• Une journée en 43 O. Gaston

       Je m’appelle Hélène. J’ai onze ans. J’habite rue St Honoré à Paris à côté du Louvre avec ma mère et ma grand-mère au 6ème étage d’un immeuble bourgeois dans les combles. Nous n’avons qu’une seule pièce pour dormir et manger et c’est tant mieux car en cet hiver 1943, il fait très froid.

    Depuis le début de la guerre, les hivers sont longs et rigoureux. Toutes les denrées alimentaires sont rationnées ainsi que les matériaux de chauffage, les vêtements, les chaussures. Heureusement, nous avons de la famille en Normandie qui nous envoie de temps en temps des colis. Sinon, nous nous nourrissons d’un peu de pain et de rutabagas.

    Ma mère passe un temps interminable devant des magasins presque vides. Il y a une voisine de l’immeuble d’à côté qui élève des poules et des lapins dans sa cave et qui nous en donne de temps en temps. Ma grand-mère se débrouille également pour récupérer aux Halles des produits invendables : des œufs cassés, des fruits abîmés pour que nous mangions un peu plus équilibré.

    Nous n’avons pas assez d’argent pour acheter des produits au marché noir. L’année dernière, c’est en nous rendant à la campagne pour boire du lait frais que j’ai attrapé la tuberculose bovine. Je suis guérie aujourd’hui.

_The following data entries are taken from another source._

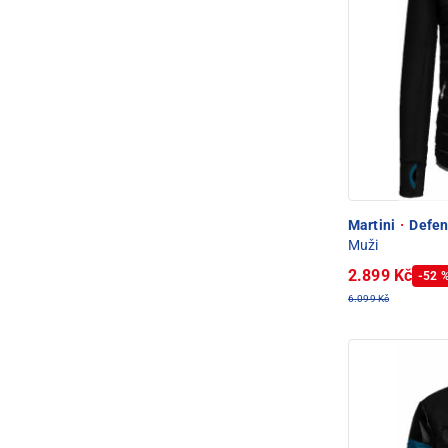
Martini
·
Defen
Muži
2.899 Kč
-52 
6.099 Kč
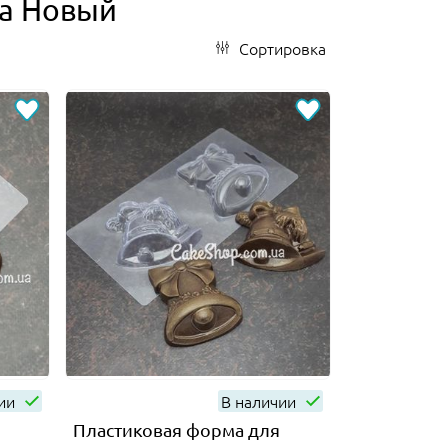
а Новый
Сортировка
чии
В наличии
Пластиковая форма для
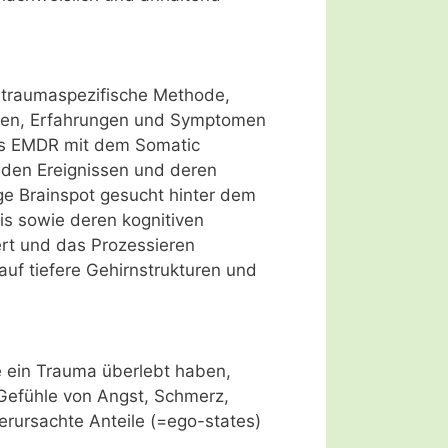
e traumaspezifische Methode,
ngen, Erfahrungen und Symptomen
es EMDR mit dem Somatic
enden Ereignissen und deren
e Brainspot gesucht hinter dem
s sowie deren kognitiven
ert und das Prozessieren
 auf tiefere Gehirnstrukturen und
 ein Trauma überlebt haben,
Gefühle von Angst, Schmerz,
erursachte Anteile (=ego-states)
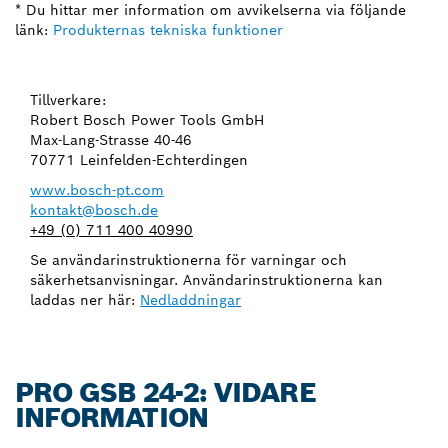
* Du hittar mer information om avvikelserna via följande
länk:
Produkternas tekniska funktioner
Tillverkare:
Robert Bosch Power Tools GmbH
Max-Lang-Strasse 40-46
70771 Leinfelden-Echterdingen
www.bosch-pt.com
kontakt@bosch.de
+49 (0) 711 400 40990
Se användarinstruktionerna för varningar och
säkerhetsanvisningar. Användarinstruktionerna kan
laddas ner här:
Nedladdningar
PRO GSB 24-2: VIDARE
INFORMATION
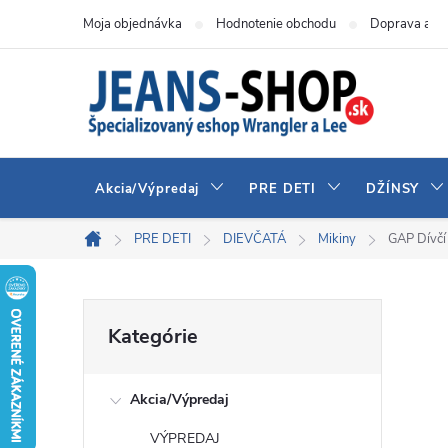
Prejsť
Moja objednávka
Hodnotenie obchodu
Doprava a pl
na
obsah
Akcia/Výpredaj
PRE DETI
DŽÍNSY
PRE DETI
DIEVČATÁ
Mikiny
GAP Dívčí
Domov
B
Preskočiť
Kategórie
kategórie
o
Akcia/Výpredaj
č
VÝPREDAJ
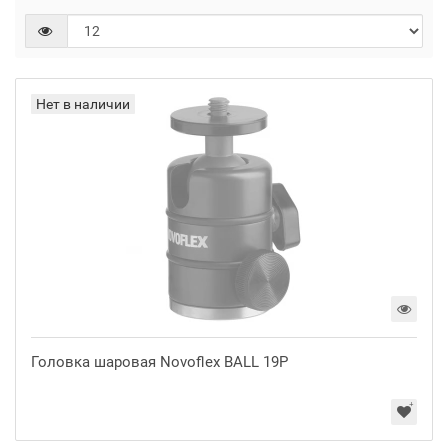
Нет в наличии
Головка шаровая Novoflex BALL 19P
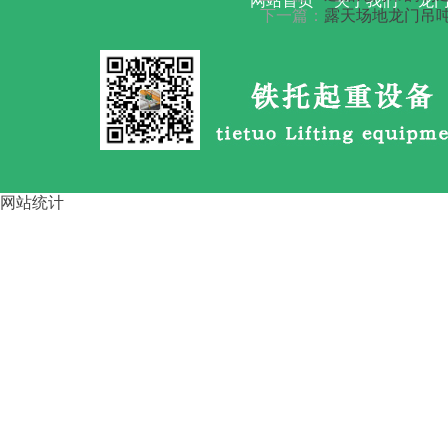
网站首页
关于我们
龙门
下一篇：
露天场地龙门吊吨
路桥龙门吊大车啃轨 的4步调整
方
网站统计
运梁车按行走方式分类 四川资
阳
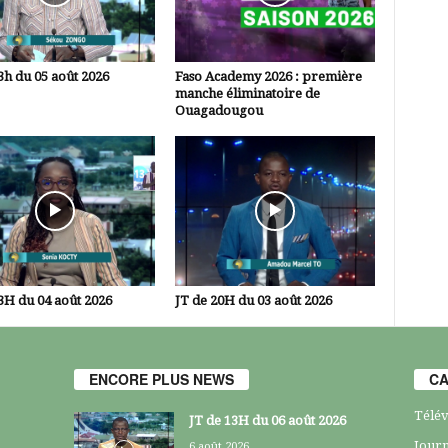
3h du 05 août 2026
Faso Academy 2026 : première
manche éliminatoire de
Ouagadougou
3H du 04 août 2026
JT de 20H du 03 août 2026
ENCORE PLUS NEWS
CA
Télév
JT de 13H du 06 août 2026
Journ
6 août 2026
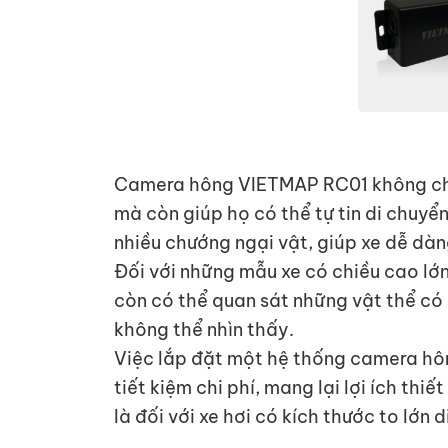
Camera hông VIETMAP RC01 không chỉ 
mà còn giúp họ có thể tự tin di chuyể
nhiều chướng ngại vật, giúp xe dễ dà
Đối với những mẫu xe có chiều cao lớn
còn có thể quan sát những vật thể có
không thể nhìn thấy.
Việc lắp đặt một hệ thống camera hôn
tiết kiệm chi phí, mang lại lợi ích thiế
là đối với xe hơi có kích thước to lớn 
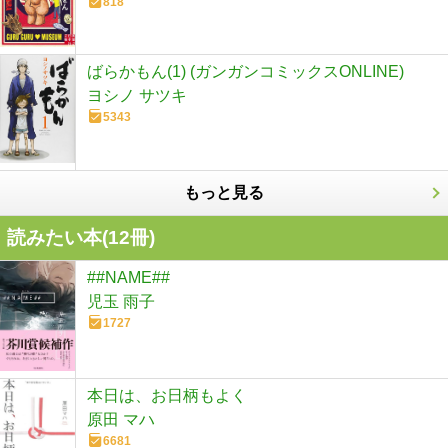
818
ばらかもん(1) (ガンガンコミックスONLINE)
ヨシノ サツキ
5343
もっと見る
読みたい本(
12
冊)
##NAME##
児玉 雨子
1727
本日は、お日柄もよく
原田 マハ
6681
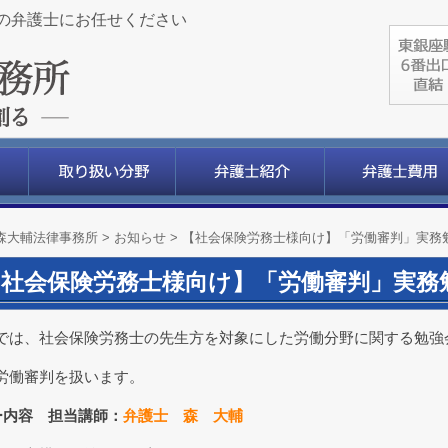
の弁護士にお任せください
森大輔法律事務所
>
お知らせ
>
【社会保険労務士様向け】「労働審判」実務
【社会保険労務士様向け】「労働審判」実務
では、社会保険労務士の先生方を対象にした労働分野に関する勉強
労働審判を扱います。
ー内容 担当講師：
弁護士 森 大輔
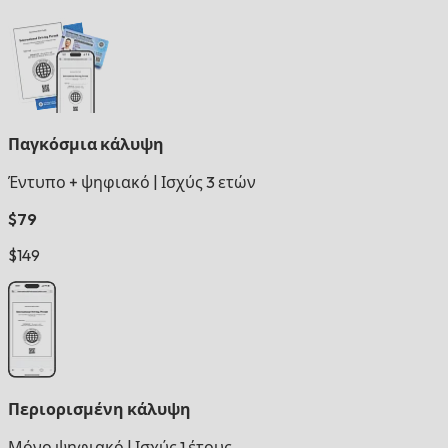
Παγκόσμια κάλυψη
Έντυπο + ψηφιακό
|
Ισχύς 3 ετών
$79
$149
Περιορισμένη κάλυψη
Μόνο ψηφιακό
|
Ισχύς 1 έτους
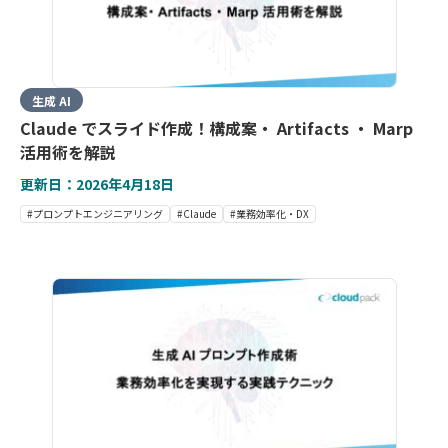
生成 AI
Claude でスライド作成！構成案・ Artifacts ・ Marp
活用術を解説
更新日：2026年4月18日
#プロンプトエンジニアリング
#Claude
#業務効率化・DX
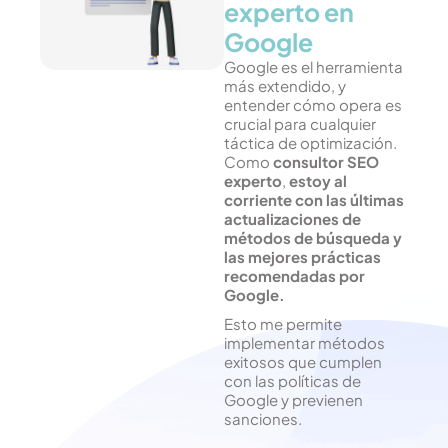
experto en
Google
Google es el herramienta
más extendido, y
entender cómo opera es
crucial para cualquier
táctica de optimización.
Como
consultor SEO
experto
,
estoy al
corriente con las últimas
actualizaciones de
métodos de búsqueda y
las mejores prácticas
recomendadas por
Google.
Esto me permite
implementar métodos
exitosos que cumplen
con las políticas de
Google y previenen
sanciones.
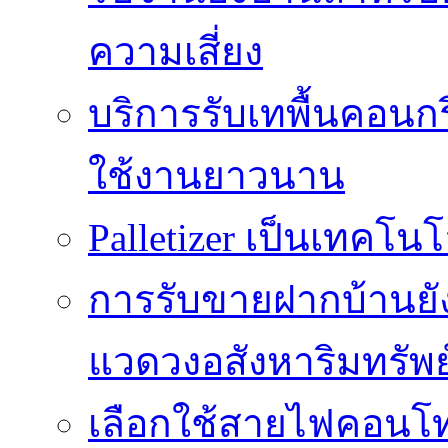
ความเสี่ยง
บริการรับเทพื้นคอนกร
ใช้งานยาวนาน
Palletizer เป็นเทคโน
การรับขายฝากบ้านยั
แวดวงอสังหาริมทรัพย
เลือกใช้สายไฟคอนโ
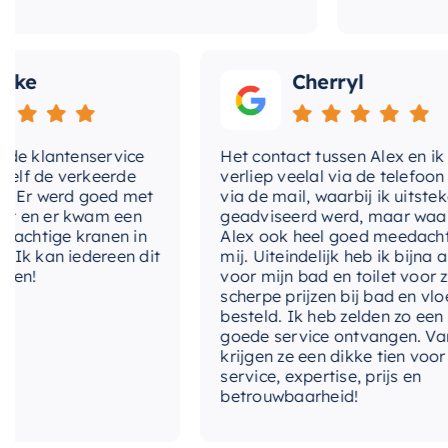
Cherryl
klantenservice
Het contact tussen Alex en ik
de verkeerde
verliep veelal via de telefoon en
 werd goed met
via de mail, waarbij ik uitstekend
 er kwam een
geadviseerd werd, maar waarbij
tige kranen in
Alex ook heel goed meedacht met
an iedereen dit
mij. Uiteindelijk heb ik bijna alles
voor mijn bad en toilet voor zeer
scherpe prijzen bij bad en vloer
besteld. Ik heb zelden zo een
goede service ontvangen. Van mij
krijgen ze een dikke tien voor
service, expertise, prijs en
betrouwbaarheid!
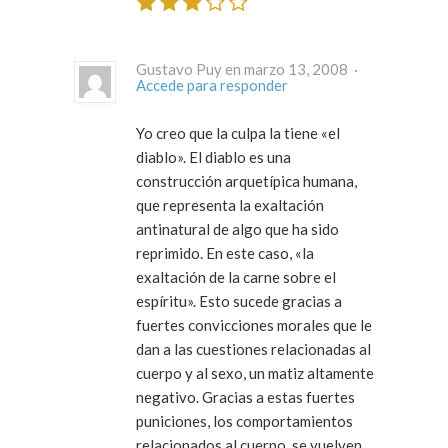
Gustavo Puy en marzo 13, 2008 ·
Accede para responder
Yo creo que la culpa la tiene «el
diablo». El diablo es una
construcción arquetípica humana,
que representa la exaltación
antinatural de algo que ha sido
reprimido. En este caso, «la
exaltación de la carne sobre el
espíritu». Esto sucede gracias a
fuertes convicciones morales que le
dan a las cuestiones relacionadas al
cuerpo y al sexo, un matiz altamente
negativo. Gracias a estas fuertes
puniciones, los comportamientos
relacionados al cuerpo, se vuelven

    Le quotidien, c’est aussi de nombreux bombardements sur Paris. Il y a deux ans, un avion anglo-américain a été abattu non  loin de chez nous, au-dessus du musée du Louvre. Il a pris feu et a fait de nombreux dégâts. L’explosion a fait souffler nos vitres et les écouteurs de l’aviateur ont atterri dans notre appartement. Quand l’alerte est donnée par les sirènes, nous nous précipitons dans les abris et attendons que cela passe… Les Parisiens qui craignent les bombes ont depuis longtemps déserté Paris.

    Même les voyages ferroviaires sont risqués. En allant rendre visite à notre famille normande il y a trois ans, notre train a été la cible d’un raid aérien. Les voyageurs sont sortis du train, effrayés. Certains sont morts. Nous nous en sommes sorties saines et sauves. Ma mère a, depuis, quelques éclats d’obus sous la peau.

    Le quotidien, c’est enfin la présence des soldats allemands. En 1940, j’avais 7 ans. Je me promenais en compagnie de ma grand-mère. Nous revenions des Tuileries et nous avons croisé un « boche » à qui j’ai tiré la langue. Il a fait demi-tour, est revenu vers nous en interpellant ma grand-mère qui s’est confondue en excuses  en justifiant mon attitude : «  Ne faites pas attention. C’est une petite, elle ne sait pas ce qu’elle fait. Elle aime faire des grimaces à tout le monde.  »

    Nous étions quittes pour une belle peur.